Aim of the exercise:
Set down, please, exactly the lines below that run from the line with "Spanning Tree Protocl (STP)" to the line with "2. ID the root ports on non-root bridge", both lines included.

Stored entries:
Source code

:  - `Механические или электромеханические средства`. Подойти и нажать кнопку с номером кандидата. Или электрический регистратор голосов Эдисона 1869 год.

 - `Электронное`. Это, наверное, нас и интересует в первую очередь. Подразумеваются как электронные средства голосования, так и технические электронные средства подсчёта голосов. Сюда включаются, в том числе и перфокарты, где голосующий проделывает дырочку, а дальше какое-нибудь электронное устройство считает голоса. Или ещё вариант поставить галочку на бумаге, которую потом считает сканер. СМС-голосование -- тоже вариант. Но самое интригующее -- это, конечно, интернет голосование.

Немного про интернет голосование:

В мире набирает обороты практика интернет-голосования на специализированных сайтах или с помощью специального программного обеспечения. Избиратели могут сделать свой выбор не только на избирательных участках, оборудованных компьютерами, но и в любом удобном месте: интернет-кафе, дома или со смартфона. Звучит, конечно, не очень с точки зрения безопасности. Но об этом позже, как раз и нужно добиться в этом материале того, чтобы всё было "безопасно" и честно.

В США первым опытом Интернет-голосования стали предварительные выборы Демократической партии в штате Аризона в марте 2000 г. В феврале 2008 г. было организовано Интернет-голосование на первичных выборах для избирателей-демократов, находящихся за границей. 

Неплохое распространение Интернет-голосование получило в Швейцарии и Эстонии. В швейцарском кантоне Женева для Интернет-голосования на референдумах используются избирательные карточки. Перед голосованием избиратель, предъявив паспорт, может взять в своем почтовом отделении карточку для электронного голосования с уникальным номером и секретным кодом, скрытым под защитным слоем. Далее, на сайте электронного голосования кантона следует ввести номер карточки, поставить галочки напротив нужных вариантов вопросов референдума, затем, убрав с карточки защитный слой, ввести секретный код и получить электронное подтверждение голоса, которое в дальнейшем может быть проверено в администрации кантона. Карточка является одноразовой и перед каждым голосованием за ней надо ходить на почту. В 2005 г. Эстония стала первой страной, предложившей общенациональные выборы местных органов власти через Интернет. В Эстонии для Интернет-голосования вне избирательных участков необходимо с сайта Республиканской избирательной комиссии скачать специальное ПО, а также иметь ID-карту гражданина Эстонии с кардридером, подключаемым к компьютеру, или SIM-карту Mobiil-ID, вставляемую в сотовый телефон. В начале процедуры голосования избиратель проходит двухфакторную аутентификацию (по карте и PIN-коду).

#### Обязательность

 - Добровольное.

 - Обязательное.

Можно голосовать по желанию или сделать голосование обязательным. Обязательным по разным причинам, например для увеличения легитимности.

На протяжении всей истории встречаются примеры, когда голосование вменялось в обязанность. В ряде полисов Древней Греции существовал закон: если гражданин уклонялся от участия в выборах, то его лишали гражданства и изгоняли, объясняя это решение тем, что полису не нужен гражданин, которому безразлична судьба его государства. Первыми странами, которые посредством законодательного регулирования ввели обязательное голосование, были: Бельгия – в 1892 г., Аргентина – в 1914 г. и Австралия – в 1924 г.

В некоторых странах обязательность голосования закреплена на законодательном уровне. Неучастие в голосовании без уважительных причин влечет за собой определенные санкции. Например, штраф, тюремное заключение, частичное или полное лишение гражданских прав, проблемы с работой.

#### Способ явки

* * *

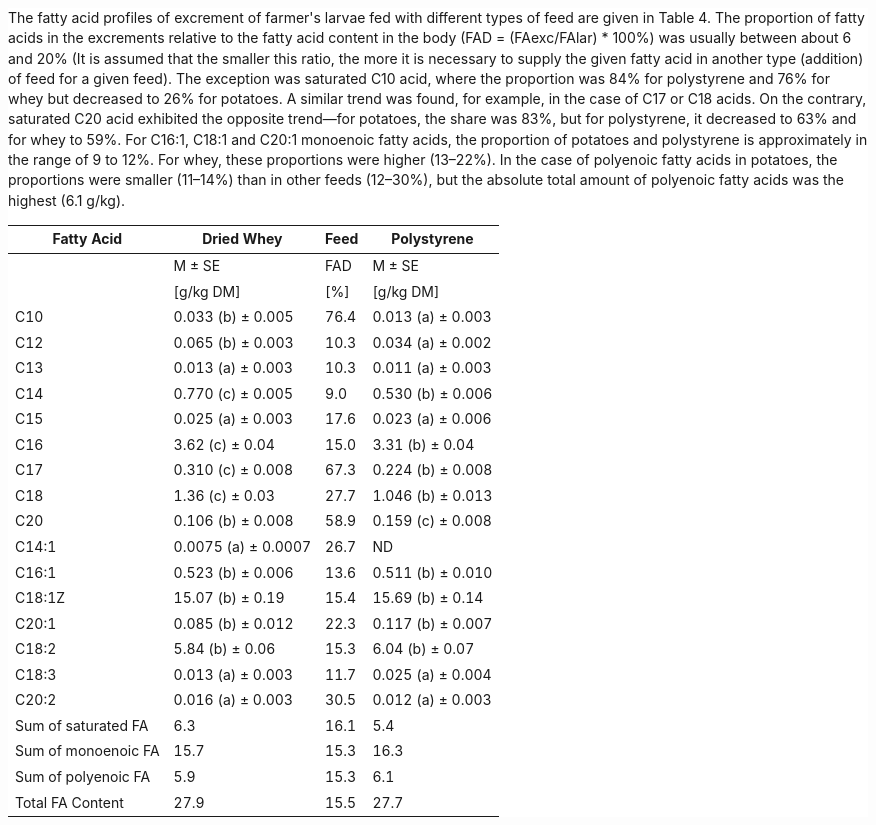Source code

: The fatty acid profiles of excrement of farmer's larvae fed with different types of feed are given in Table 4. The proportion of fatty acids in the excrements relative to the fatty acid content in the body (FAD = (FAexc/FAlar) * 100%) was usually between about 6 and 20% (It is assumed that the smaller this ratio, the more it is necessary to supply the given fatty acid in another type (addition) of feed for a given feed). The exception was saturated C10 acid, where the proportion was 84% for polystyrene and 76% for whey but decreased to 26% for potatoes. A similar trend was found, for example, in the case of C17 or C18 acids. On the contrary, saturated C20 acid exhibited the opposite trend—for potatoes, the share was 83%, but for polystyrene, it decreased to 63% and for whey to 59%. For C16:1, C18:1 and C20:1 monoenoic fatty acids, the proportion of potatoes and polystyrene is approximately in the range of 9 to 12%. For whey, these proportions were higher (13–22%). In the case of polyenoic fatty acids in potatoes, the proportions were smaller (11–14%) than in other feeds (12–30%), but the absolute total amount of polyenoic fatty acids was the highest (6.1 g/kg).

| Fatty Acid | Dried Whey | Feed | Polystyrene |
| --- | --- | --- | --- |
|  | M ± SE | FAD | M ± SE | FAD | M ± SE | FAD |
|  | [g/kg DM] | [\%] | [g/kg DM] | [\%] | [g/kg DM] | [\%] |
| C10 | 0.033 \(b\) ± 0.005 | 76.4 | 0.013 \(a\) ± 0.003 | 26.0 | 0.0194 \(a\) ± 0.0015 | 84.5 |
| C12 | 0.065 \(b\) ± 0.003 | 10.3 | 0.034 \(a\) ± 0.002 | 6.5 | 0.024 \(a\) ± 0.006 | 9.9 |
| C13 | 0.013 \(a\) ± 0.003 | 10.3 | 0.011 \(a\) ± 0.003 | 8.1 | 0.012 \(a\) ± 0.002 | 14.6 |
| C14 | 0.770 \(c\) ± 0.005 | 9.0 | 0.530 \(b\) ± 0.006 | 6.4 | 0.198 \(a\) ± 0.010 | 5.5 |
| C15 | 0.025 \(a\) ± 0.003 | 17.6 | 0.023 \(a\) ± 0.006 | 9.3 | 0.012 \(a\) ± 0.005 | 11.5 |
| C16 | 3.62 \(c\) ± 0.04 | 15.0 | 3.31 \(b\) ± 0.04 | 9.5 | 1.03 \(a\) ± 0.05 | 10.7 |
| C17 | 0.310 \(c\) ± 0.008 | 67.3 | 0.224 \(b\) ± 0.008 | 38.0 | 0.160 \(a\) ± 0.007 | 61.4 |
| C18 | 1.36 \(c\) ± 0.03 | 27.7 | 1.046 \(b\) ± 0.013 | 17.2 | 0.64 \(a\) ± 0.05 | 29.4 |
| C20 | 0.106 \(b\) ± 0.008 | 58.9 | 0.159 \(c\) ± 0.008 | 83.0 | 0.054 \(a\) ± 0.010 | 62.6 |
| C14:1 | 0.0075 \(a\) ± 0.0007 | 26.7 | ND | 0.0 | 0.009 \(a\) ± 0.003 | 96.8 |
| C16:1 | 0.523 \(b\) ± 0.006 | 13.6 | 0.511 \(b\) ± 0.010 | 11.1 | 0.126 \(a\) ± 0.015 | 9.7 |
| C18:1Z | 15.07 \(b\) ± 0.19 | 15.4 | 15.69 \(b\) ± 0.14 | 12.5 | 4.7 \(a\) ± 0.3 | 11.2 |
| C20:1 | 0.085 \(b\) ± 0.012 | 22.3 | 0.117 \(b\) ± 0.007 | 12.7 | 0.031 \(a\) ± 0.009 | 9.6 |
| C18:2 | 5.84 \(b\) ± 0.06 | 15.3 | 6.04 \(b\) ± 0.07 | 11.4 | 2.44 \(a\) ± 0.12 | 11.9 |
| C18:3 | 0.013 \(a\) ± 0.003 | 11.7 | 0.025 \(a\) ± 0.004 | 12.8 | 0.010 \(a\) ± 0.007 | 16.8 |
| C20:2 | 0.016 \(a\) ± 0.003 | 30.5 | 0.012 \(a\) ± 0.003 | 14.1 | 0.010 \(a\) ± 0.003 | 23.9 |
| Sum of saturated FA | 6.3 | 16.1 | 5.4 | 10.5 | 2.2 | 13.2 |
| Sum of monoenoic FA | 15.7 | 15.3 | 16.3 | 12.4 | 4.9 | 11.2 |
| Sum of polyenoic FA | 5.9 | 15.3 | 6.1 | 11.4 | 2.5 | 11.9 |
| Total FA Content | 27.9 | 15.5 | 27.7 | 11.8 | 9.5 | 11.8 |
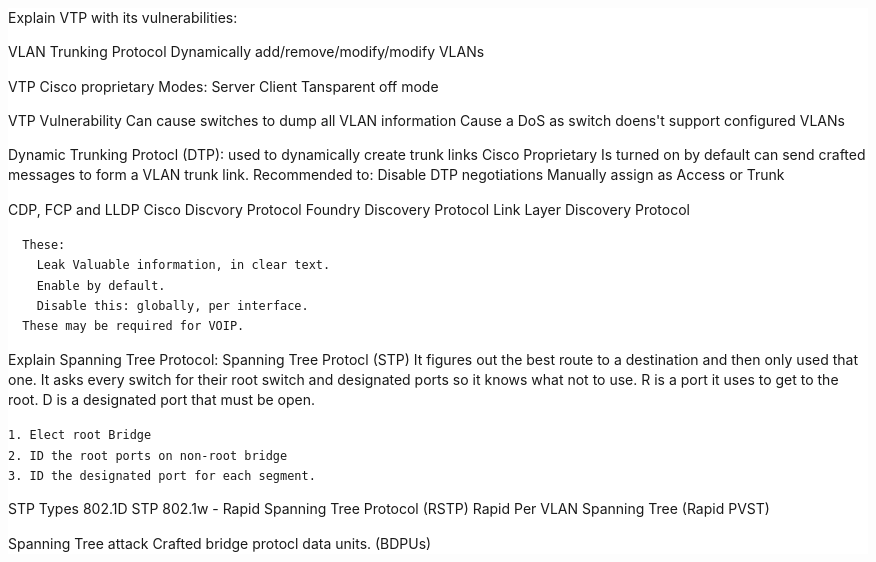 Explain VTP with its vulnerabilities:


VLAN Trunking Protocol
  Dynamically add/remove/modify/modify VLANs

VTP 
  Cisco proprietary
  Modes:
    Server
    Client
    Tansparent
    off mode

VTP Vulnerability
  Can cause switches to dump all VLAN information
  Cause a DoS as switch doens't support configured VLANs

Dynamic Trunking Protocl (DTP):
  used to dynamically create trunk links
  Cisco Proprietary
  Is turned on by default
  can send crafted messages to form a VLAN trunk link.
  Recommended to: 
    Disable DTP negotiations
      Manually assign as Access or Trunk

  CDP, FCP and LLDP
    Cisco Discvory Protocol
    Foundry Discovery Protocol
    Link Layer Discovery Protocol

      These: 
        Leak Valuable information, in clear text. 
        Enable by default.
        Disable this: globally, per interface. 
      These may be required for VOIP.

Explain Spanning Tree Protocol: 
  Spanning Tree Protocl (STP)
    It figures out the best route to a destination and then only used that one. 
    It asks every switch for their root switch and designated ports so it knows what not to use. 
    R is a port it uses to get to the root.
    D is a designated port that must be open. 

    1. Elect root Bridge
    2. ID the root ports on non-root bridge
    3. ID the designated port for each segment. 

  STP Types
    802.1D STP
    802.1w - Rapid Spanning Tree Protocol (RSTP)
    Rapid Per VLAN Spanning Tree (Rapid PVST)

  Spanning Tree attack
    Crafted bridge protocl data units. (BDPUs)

Solved problem:
  Spanning Tree Protocl (STP)
    It figures out the best route to a destination and then only used that one. 
    It asks every switch for their root switch and designated ports so it knows what not to use. 
    R is a port it uses to get to the root.
    D is a designated port that must be open. 

    1. Elect root Bridge
    2. ID the root ports on non-root bridge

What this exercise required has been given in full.